In the forum replies on freeze-drying pets below, list every kind of animal named in the response submitted by Perry.

Segment Start: Excerpted passage

This response submitted by deer woman on 12/11/1998. ( )
I do not recomend freezdrying for dogs and cats due to enormous fat content most of these animals carry on their bodies-fat does not freeze dry like flesh does-fat stays as fat and may ooze out and grease up the skin, cause odor or attract insects.The humidity in FL would really accelerate this .I own a freeze dryer and have experimented with fat-it does not trully dry.Personally a cat should be done conventionally with carcass casting and a tanned hide to put over that mannikin.
This response submitted by Rusty on 12/11/1998. ( email@example.com )
Freezedrying a pet is NO PROBLEM!!! If prepped properly the fat is removed anyway during the prep and washing phase. I have several High fat animals that have NO grease bleed and they are all nice animals!! Wake up lady!
This response submitted by deerwoman on 12/17/1998. ( )
please share the technique-willing to learn it
This response submitted by Cody on 2/9/1999. ( firstname.lastname@example.org )
Let's all be nice! This Forum is here to be helpful not to get outraged by someone else. As for you Mr. Malluch, I think you should take you cat to a taxidermist and ask him or her what there opinion is about it. I am not sure myself, but it might be better if it is mounted like everything else us taxidermists do. A cat isn't any diferent than anything alse. From a mouse to a moose, they all I personally think they should be done like everything else. Hope you have good luck with your cat! Cody
This response submitted by Perry on 2/18/1999. ( email@example.com )
Pets can be done conventionally, the problem is that the pet owner
has spent years with the animal and knows every little quirk and mannerism.
how the ears cocked, how it slept a certain way, facial expressions etc.
we as taxidermists haven't got a clue about those important details. Photo's
may help, but how many customers tote good referece photo's around?
Freeze drying allows some flexibility in that before cat is placed in
the dryer, it can be previewed by the owner. if something is not right--
and ear needs moved, or the tail bent, or a complete change in pose, the
pet can be thawed and reposed to the customers liking. once everything is
in place, and ok with customer, the pet goes to the dryer. As for the
fat/grease problem. It makes no difference wheither you are talking about
cats or squirrels. they all have fat. I partially skin the animal to
get to those problem areas and remove the fat from the skin and muscle
tissue. In the case of mink,and the likes, i may even remove the musk
glands. with the problem areas opened up, you can wash them up good with
a degreaser and proceed with mounting. As for grease spots in older mounts,
they can be cleaned up by using methenal. I have never had to do this yet, but
I have talked to others who have had older pieces not done properly brought to
them, and have had good results in cleaning and redrying those problem
pieces. I have even dried small woodchucks.

Segment End: Excerpted passage
Segment Start: Entries provided

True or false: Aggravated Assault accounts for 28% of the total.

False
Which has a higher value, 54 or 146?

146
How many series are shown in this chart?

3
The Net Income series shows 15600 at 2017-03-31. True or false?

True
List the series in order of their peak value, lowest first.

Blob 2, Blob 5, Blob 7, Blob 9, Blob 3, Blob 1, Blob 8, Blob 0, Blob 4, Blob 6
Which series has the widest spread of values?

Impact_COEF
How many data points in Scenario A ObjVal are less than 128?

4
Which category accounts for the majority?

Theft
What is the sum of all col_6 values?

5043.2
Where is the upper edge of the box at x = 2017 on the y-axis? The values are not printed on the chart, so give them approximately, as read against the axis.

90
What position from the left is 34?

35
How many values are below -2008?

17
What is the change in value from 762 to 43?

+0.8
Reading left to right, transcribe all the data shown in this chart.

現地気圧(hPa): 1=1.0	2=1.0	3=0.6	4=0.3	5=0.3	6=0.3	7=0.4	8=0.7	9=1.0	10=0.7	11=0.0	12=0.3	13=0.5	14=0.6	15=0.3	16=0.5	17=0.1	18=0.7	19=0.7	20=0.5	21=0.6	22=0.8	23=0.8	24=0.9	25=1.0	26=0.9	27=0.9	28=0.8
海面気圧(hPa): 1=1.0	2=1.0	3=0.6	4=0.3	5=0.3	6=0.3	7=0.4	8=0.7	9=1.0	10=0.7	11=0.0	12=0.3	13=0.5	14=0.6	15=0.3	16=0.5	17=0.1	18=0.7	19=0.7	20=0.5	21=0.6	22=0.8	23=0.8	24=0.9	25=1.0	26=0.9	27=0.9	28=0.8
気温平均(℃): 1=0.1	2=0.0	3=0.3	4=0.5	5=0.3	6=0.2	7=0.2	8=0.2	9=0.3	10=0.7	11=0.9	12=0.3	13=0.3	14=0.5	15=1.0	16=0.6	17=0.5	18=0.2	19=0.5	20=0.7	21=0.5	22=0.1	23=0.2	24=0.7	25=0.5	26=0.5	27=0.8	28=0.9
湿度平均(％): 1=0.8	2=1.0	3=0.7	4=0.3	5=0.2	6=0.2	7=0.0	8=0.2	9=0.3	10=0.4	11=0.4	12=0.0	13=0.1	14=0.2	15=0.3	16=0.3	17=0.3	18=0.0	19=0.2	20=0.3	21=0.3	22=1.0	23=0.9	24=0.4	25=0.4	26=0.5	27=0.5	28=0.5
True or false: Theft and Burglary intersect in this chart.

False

Segment End: Entries provided

- **Solution for this problem**
cats, squirrels, mink, woodchucks